Provided material Start Marker

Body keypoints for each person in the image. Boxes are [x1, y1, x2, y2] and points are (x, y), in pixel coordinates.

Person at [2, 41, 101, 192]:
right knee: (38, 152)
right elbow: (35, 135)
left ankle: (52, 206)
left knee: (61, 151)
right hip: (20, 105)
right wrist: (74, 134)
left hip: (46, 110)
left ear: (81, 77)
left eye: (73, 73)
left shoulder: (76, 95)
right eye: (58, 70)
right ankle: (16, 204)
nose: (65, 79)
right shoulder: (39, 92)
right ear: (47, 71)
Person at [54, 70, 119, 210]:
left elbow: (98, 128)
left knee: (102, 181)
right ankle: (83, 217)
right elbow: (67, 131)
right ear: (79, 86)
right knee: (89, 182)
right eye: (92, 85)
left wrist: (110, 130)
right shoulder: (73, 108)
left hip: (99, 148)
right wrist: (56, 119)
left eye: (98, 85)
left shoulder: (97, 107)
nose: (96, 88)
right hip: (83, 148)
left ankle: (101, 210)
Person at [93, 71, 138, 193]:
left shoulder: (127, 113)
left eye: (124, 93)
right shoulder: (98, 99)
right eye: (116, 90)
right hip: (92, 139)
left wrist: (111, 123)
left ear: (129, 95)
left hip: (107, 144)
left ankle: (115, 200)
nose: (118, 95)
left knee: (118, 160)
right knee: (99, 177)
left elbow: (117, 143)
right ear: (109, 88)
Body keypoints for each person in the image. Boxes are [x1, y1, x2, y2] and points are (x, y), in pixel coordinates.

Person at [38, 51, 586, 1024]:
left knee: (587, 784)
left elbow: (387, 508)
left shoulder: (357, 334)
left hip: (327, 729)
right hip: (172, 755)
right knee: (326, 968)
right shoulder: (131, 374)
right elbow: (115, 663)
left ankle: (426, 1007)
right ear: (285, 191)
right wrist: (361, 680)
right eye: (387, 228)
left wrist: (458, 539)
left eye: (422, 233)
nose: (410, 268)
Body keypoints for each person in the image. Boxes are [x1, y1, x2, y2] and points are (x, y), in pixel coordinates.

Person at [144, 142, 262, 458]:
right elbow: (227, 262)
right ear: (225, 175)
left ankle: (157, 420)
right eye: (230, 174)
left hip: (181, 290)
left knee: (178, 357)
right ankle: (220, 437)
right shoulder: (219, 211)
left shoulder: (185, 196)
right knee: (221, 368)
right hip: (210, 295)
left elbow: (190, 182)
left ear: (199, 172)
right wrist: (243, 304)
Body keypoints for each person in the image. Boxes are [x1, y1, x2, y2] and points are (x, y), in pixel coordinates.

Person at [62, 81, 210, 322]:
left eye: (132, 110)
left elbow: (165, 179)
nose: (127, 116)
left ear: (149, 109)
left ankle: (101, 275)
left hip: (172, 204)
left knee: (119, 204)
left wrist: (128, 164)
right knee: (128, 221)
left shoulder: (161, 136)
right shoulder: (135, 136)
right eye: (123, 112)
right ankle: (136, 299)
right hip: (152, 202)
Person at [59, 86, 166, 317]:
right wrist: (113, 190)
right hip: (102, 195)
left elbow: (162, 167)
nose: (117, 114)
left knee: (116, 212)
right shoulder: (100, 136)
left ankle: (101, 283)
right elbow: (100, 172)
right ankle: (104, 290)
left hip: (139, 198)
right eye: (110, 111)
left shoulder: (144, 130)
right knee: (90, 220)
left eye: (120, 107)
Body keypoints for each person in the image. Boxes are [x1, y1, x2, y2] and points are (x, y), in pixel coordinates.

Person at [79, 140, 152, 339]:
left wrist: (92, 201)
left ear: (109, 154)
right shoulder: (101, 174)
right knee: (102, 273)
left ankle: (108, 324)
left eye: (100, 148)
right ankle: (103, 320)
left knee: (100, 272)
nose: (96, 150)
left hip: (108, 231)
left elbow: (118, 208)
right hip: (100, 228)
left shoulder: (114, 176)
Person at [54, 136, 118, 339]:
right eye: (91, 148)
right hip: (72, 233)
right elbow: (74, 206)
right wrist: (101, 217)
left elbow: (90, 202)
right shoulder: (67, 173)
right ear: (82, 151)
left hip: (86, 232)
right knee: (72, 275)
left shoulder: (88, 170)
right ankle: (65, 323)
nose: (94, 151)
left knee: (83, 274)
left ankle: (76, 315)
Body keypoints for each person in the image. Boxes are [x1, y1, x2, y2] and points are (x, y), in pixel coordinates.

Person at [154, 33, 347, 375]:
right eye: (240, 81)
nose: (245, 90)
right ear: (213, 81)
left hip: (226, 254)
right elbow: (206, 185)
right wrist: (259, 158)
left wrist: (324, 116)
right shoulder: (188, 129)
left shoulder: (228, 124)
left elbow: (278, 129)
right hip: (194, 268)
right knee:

Provided material End Marker

Description of the task :: Taking the line with "left shoulder: (144, 130)" as the first and the line with "left elbow: (278, 129)" as the last, retype that stretch of the data above exactly, with no other lines.

Your response ::
left shoulder: (144, 130)
right knee: (90, 220)
left eye: (120, 107)
Body keypoints for each person in the image. Boxes are [x1, y1, x2, y2] and points are (x, y), in pixel coordinates.

Person at [79, 140, 152, 339]:
left wrist: (92, 201)
left ear: (109, 154)
right shoulder: (101, 174)
right knee: (102, 273)
left ankle: (108, 324)
left eye: (100, 148)
right ankle: (103, 320)
left knee: (100, 272)
nose: (96, 150)
left hip: (108, 231)
left elbow: (118, 208)
right hip: (100, 228)
left shoulder: (114, 176)
Person at [54, 136, 118, 339]:
right eye: (91, 148)
right hip: (72, 233)
right elbow: (74, 206)
right wrist: (101, 217)
left elbow: (90, 202)
right shoulder: (67, 173)
right ear: (82, 151)
left hip: (86, 232)
right knee: (72, 275)
left shoulder: (88, 170)
right ankle: (65, 323)
nose: (94, 151)
left knee: (83, 274)
left ankle: (76, 315)
Body keypoints for each person in the image. Boxes are [x1, y1, x2, y2] and points are (x, y), in pixel coordinates.

Person at [154, 33, 347, 375]:
right eye: (240, 81)
nose: (245, 90)
right ear: (213, 81)
left hip: (226, 254)
right elbow: (206, 185)
right wrist: (259, 158)
left wrist: (324, 116)
right shoulder: (188, 129)
left shoulder: (228, 124)
left elbow: (278, 129)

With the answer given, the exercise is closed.